A basic question on determinant and rank of a matrix How to prove that if the determinant of a $n \times n$ matrix is zero then the rank is less than $n$. I can prove the converse. Only a hint is enough.
My definition of rank is the maximum number of linearly dependent columns.
 A: An instructive method is row elimination. If the determinant of $A$ is zero, then our reduced echelon form matrix $R$ must have determinant zero, so it must have a zero row. ($R$ must have determinant zero because $R = E_1\dotsb E_nAF_1^T\dotsb F_n^T$, where $E_i$ and $F_i$ are elementary matrices.)
The presence of a zero row shows that the rows are linearly dependent. Row elimination also shows that the row rank of a square matrix equals the column rank, so we're done.
Please correct me if I've made a mistake with this proof; I'm just learning this myself.
A: Supposing you know (only) that $\det(A\cdot B)=\det(A)\det(B)$, you might reason as follows. We show the contrapositive: assuming the rank of the matrix is$~n$, we shall show that the determinant cannot be$~0$.
The fact that $A$ has rank$~n$ implies that $A$ has an inverse matrix$~B$ (you seem to know this, although an earlier comment said you didn't). Then $A\cdot B=I$ so $1=\det(I)=\det(A\cdot B)=\det(A)\det(B)$, and $\det(A)\neq0$.

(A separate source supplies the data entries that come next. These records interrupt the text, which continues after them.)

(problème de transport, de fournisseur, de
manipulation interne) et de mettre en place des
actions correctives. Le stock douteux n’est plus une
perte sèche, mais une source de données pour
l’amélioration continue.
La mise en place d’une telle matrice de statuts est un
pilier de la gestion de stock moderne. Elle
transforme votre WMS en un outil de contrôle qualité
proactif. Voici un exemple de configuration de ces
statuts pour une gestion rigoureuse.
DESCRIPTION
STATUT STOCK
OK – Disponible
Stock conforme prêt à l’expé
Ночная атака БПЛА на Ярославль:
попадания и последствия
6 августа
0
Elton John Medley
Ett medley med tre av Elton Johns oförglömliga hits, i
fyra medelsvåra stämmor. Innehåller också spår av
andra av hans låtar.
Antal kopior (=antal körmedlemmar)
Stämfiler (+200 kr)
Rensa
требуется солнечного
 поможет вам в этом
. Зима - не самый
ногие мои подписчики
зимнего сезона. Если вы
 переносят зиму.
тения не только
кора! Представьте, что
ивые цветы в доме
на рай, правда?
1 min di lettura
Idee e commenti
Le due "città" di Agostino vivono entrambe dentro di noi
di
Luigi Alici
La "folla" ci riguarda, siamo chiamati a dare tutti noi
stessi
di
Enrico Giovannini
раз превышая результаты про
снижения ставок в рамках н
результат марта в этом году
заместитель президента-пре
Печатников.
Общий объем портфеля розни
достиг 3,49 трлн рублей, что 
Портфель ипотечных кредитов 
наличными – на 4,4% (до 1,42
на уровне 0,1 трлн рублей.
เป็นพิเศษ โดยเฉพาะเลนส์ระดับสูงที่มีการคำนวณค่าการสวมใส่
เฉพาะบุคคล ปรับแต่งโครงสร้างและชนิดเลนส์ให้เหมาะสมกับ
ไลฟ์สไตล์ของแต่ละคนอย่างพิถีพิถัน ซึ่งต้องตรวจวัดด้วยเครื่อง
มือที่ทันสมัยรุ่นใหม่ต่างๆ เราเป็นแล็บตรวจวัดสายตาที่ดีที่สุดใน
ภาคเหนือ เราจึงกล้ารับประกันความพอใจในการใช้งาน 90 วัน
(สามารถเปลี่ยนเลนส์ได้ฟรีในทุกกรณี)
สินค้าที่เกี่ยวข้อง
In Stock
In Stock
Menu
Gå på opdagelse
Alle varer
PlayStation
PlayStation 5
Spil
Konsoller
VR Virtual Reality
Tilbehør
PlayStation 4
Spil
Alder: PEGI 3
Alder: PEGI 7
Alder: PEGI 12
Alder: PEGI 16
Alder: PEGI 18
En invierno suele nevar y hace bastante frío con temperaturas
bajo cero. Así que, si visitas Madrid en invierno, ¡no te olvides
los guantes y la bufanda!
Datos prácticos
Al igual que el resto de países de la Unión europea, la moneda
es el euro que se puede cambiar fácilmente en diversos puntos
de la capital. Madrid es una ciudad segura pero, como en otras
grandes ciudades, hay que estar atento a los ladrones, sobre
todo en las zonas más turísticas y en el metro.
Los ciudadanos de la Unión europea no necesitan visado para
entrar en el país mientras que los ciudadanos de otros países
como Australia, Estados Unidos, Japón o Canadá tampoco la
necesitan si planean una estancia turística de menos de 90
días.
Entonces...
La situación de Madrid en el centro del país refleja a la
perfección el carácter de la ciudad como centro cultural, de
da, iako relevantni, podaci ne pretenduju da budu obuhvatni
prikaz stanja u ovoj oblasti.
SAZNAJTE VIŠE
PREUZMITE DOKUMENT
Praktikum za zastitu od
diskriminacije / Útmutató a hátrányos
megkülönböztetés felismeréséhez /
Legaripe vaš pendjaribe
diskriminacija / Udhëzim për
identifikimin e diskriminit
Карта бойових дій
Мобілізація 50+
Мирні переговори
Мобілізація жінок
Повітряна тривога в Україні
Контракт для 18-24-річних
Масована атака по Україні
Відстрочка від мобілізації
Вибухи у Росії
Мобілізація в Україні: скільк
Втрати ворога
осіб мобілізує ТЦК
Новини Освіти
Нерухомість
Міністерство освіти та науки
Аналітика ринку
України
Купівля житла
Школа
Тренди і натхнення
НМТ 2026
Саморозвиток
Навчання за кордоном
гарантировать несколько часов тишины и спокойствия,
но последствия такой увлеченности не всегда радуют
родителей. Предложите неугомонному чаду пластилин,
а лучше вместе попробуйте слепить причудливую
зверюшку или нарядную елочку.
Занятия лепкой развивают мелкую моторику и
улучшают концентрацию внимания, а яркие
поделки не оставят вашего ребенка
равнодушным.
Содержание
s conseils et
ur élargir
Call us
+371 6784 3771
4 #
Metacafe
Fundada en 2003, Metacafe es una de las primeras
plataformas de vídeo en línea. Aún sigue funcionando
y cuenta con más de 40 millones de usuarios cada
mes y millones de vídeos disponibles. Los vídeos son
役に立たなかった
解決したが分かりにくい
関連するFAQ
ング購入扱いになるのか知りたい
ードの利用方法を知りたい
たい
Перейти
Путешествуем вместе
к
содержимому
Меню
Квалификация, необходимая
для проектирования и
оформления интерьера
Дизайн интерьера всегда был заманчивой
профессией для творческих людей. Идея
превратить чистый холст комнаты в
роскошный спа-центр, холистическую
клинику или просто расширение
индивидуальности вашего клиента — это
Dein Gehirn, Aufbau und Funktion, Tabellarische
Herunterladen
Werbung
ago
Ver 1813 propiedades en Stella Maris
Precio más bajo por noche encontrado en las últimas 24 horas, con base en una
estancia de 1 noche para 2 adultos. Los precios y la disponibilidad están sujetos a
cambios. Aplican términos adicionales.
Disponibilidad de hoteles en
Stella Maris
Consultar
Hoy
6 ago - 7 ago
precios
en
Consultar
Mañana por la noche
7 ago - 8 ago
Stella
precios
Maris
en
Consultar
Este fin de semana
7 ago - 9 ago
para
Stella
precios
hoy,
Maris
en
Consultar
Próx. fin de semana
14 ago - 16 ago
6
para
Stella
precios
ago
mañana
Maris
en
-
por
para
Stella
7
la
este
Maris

To see that rank$~n$ implies the existence of an inverse, first observe that the column space of$~A$ is all of $\Bbb R^n$, so in particular each standard basis vector $\mathbf e_j$ lies in the column space. Putting the coefficients that express $\mathbf e_j$ as linear combination of the columns of$~A$ into a column vector $\mathbf b_j$, this expression is given by the matrix equation $\mathbf e_j= A\cdot\mathbf b_j$. Now combine these columns $\mathbf b_j$ for $j=1,2,\ldots,n$ into a matrix $B$, for which one then has $I=A\cdot B$.
A: One geometrical intuition behind this is as follows:
The determinant gives the volume of the Parallelepiped formed by the matrix rows. If this volume is zero, this means that the rows are not linearly independent and therefore that the matrix rank is smaller than $n$.
For a proof, assume that the determinant is zero. Use Gaussian elimination to get a diagonal matrix. Now, the determinant is just the product of diagonal elements, so one of them must be zero, making the rank of the matrix less than $n$.